Prior to the fall of Siad Barre (through 1991)[edit]

Somali Salvation Democratic Front (SSDF)[edit]

First Somali resistance group.

  • Leaders: Dr. Hassan Ali Mireh, Abdullahi Yusuf Ahmed, General Mohamed Abshir Musa, Mohammed Abshir Waldo (General Secretary)
  • Area of Operations: 1988: Mudug region in central Somalia and Nugaal and Bari regions in southern Somalia; 1991: northeast Somalia (Puntland)
  • Tribal Affiliation: Majerteen and Darood clans
  • Founded: 1978 by several army officers, it was the first of several opposition groups dedicated to ousting the authoritarian regime of Mohamed Siad Barre.[1]

Took part in a 1982 Ethiopian border offensive against Somalia.

The SSDF tried to ally with the SNM in 1983, but they failed to agree to a common strategy.

Somali National Front (SNF)[edit]

The SNF was a political revolutionary movement and armed militia in Somalia. Initially made up of loyalists to former President of Somalia Siad Barre and the remnants of the Somali National Army forces after his ouster from office, the SNF's intent and goal was to recapture Mogadishu and reinstate Barre's regime. Later, under General Omar Hagi Masallah and General Ahmed Ali, the SNF united the Marehan with the other Darod clans led by General Mohammed Said Hersi "Morgan", and then attempted to conquer the region around Kismayo to form the autonomous district of Jubaland.

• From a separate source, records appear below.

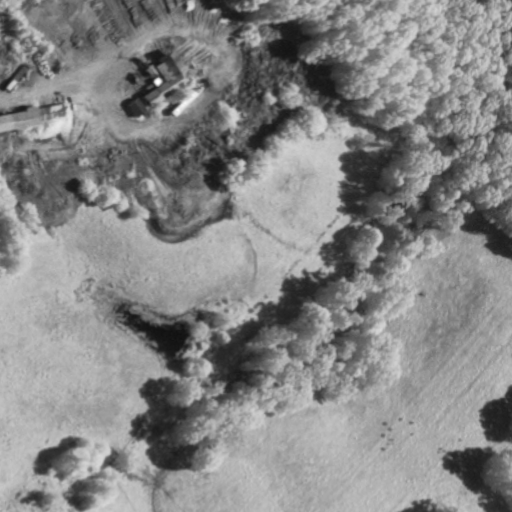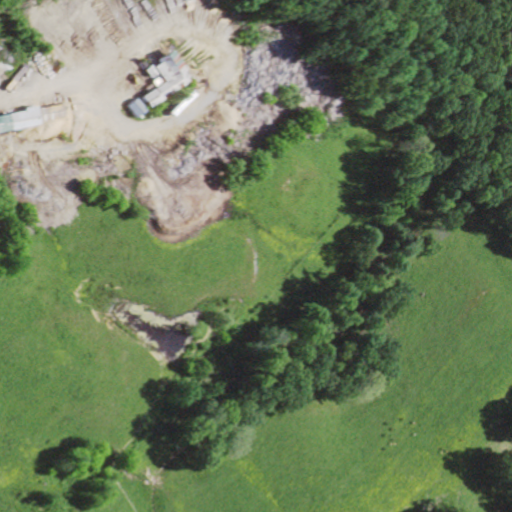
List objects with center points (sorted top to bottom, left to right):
building: (155, 79)
building: (128, 109)
building: (25, 118)
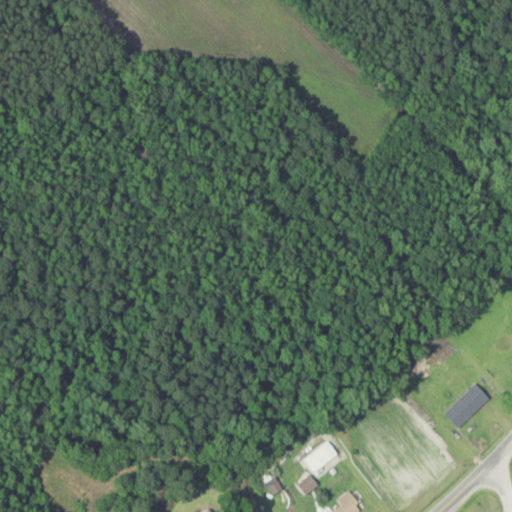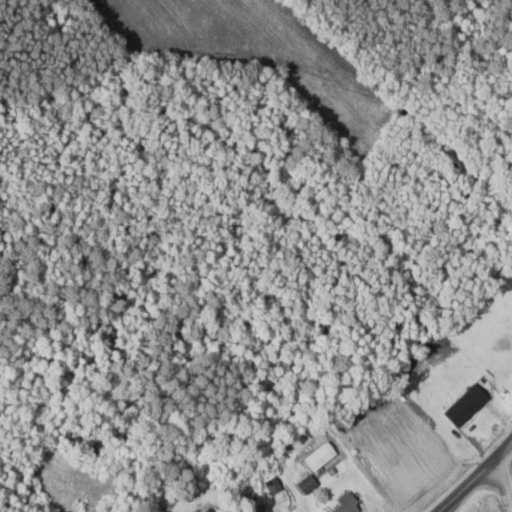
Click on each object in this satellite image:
road: (476, 478)
road: (504, 485)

  • Leaders: General Siad Barre, General Ahmed Ali, Mohammed Said Samatar "Gacaliye", Ahmed Sheikh Ali Ahmed "Burale", Dr. Ali Nur, General Mohammed Hashi Gaani, Col Barre Hiiraale, Gen Omar Hagi Massale, Col. Abdirizak Issak Bihi.
  • Area of Operations: Southern and Central Somalia; occasional forays to outskirts of Mogadishu and neighboring borders.
  • Tribal Affiliation: Marehan (Mareehaan)
  • Founded: March 1991

Somali National Movement (SNM)[edit]

Isaaq tribe members had founded the movement in 1981 as emigres to London with the express purpose of overthrowing the Barre regime. They eventually moved to Addis Ababa, Ethiopia, and gained the support of the Ethiopian government.

On January 2, 1982 operating near Berbera, the group attacked Mandera Prison to free political prisoners while simultaneously raiding Cadaadle armory.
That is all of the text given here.